> _What you should do_: Where a line of the records contains the word "Проверка", show that line.

*** Records for the exercise ***

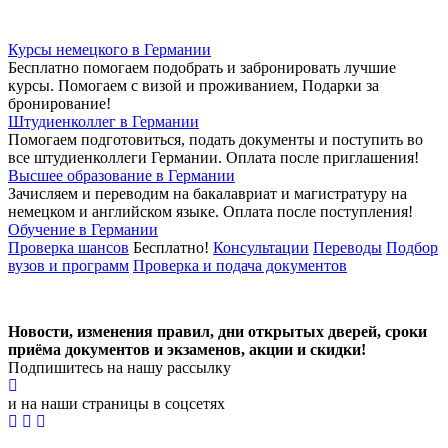
Курсы немецкого в Германии
Бесплатно помогаем подобрать и забронировать лучшие
курсы. Помогаем с визой и проживанием,
Подарки за
бронирование!
Штудиенколлег в Германии
Помогаем подготовиться, подать документы и поступить во
все штудиенколлеги Германии.
Оплата после приглашения!
Высшее образование в Германии
Зачисляем и переводим на бакалавриат и магистратуру на
немецком и английском языке.
Оплата после поступления!
Обучение в Германии
Проверка шансов
Бесплатно!
Консультации
Переводы
Подбор
вузов и программ
Проверка и подача документов
Новости, изменения правил, дни открытых дверей, сроки
приёма документов и экзаменов,
акции и скидки!
Подпишитесь на нашу рассылку
и на наши страницы в соцсетях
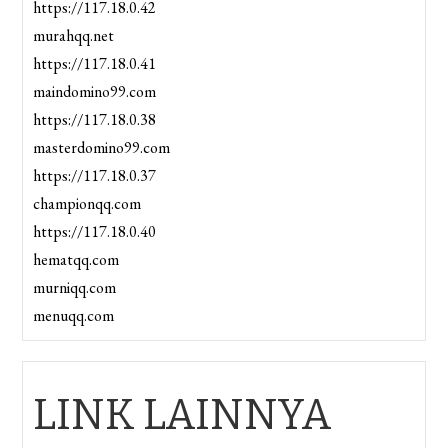
https://117.18.0.42
murahqq.net
https://117.18.0.41
maindomino99.com
https://117.18.0.38
masterdomino99.com
https://117.18.0.37
championqq.com
https://117.18.0.40
hematqq.com
murniqq.com
menuqq.com
LINK LAINNYA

*** End of Records for the exercise ***

> _Completed task_:
Проверка шансов
Проверка и подача документов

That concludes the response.